Cara a cara com a entrevistada, o sujeito, sem sem
graça, e que pela jovem aparência nem devia ser nascido na época da canção inesquecível da namoradinha, comentou que as questões tinham a ver com as mortes na ditadura
(militar) e ela replicou perguntando: “por
que as pessoas se espantavam – na humanidade não se para de morrer – sempre
houve tortura”.
Em estúdio
distante, os repórteres colocaram um vídeo de outra artista, a Maite Proença, gravado no dia anterior e especialmente para a entrevista. A Maite
Proença criticou o silêncio da secretária sobre as mortes recentes de artistas
que são verdadeiros ícones da área. A namoradinha surtou. Empombou com os repórteres. Disse que aquele não era o combinado. Disse que estavam
desenterrando vídeos, desenterrando mortos, que os repórteres estavam
carregando um cemitério nas costas e que deviam estar cansados por isso.
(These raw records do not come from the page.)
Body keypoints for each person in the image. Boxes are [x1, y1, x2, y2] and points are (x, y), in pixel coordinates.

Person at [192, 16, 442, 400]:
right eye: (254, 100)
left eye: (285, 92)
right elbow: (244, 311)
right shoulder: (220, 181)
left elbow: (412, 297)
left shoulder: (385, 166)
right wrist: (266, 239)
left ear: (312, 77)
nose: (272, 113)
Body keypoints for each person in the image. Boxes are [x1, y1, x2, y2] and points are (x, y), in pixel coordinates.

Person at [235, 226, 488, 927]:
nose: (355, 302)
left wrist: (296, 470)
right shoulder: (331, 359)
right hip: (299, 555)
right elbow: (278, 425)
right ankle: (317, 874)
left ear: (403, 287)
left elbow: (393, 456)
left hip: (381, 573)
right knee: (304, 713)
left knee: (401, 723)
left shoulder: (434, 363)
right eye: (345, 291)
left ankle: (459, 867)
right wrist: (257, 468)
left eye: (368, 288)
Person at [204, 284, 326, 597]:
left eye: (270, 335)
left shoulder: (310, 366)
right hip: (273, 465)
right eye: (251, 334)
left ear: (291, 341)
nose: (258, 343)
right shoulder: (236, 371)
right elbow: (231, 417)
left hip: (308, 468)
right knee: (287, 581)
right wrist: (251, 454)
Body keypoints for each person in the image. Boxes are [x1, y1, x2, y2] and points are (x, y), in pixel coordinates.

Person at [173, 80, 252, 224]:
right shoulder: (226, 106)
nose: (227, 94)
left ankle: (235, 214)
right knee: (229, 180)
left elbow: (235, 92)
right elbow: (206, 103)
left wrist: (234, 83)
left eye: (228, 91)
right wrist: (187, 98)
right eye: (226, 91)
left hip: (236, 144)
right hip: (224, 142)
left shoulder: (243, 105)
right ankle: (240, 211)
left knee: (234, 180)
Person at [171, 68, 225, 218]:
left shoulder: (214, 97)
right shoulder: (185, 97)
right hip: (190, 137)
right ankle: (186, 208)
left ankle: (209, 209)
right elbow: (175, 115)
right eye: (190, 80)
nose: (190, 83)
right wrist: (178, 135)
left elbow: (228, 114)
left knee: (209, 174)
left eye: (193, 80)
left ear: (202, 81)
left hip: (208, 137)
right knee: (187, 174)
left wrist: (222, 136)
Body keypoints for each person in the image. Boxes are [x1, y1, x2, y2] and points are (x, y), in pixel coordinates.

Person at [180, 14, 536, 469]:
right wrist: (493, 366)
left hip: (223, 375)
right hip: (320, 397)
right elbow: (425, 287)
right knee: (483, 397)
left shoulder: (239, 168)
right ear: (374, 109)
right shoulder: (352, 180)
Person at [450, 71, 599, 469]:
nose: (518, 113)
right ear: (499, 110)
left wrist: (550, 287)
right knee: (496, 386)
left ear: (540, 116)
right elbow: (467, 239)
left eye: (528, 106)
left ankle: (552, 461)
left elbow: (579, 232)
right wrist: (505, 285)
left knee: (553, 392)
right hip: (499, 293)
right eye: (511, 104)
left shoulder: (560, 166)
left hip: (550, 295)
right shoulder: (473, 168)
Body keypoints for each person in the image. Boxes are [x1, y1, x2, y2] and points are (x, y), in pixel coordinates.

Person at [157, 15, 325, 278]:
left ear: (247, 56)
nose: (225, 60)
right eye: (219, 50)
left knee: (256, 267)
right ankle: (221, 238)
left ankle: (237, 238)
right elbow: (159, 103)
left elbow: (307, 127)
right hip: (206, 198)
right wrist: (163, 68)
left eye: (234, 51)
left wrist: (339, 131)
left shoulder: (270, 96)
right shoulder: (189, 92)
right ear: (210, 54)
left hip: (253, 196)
Os repórteres ainda replicaram que não estavam desenterrando, ao contrário o país estava enterrando centenas de pessoas em decorrência da pandemia do coronavírus. Foi um desbunde geral e a produção do programa encerrou a entrevista. Acredite quem quiser! A gravação da entrevista está acessível na web.
Mas, não
ficou por aí. Um general de pijamas, o mesmo que em 2018 fez ameaças à nação em
vésperas de julgamento do Lula, fez questão de emitir nota dizendo: “ fiquei encantado com a Regina pela
demonstração de humanismo, grandeza, perspicácia, inteligência, humildade,
segurança, doçura e autoconfiança que nos transmitiu”
Cara! Eu fico
estarrecido, e me acho um merda em minha capacidade de avaliações de situações
e de possibilidades, quando vejo uma figura como essa, a namoradinha do Brasil,
desabrochando politicamente.
Claro que a
mediocridade não tem limites, sei plenamente disso, mas burramente eu imaginava
que o governo Bozo já havia esgotado as possibilidades de novas figuras para os
seus quadros que fossem a um só tempo “notáveis” e caricatamente escrotas. Aí
aparece essa coisa, essa namoradinha, desse jeito, sem nenhuma necessidade
de explicação ou adjetivação. Puta que
pariu! Acho que estou encarando aquele olho vesgo que o meu amigo descrevia.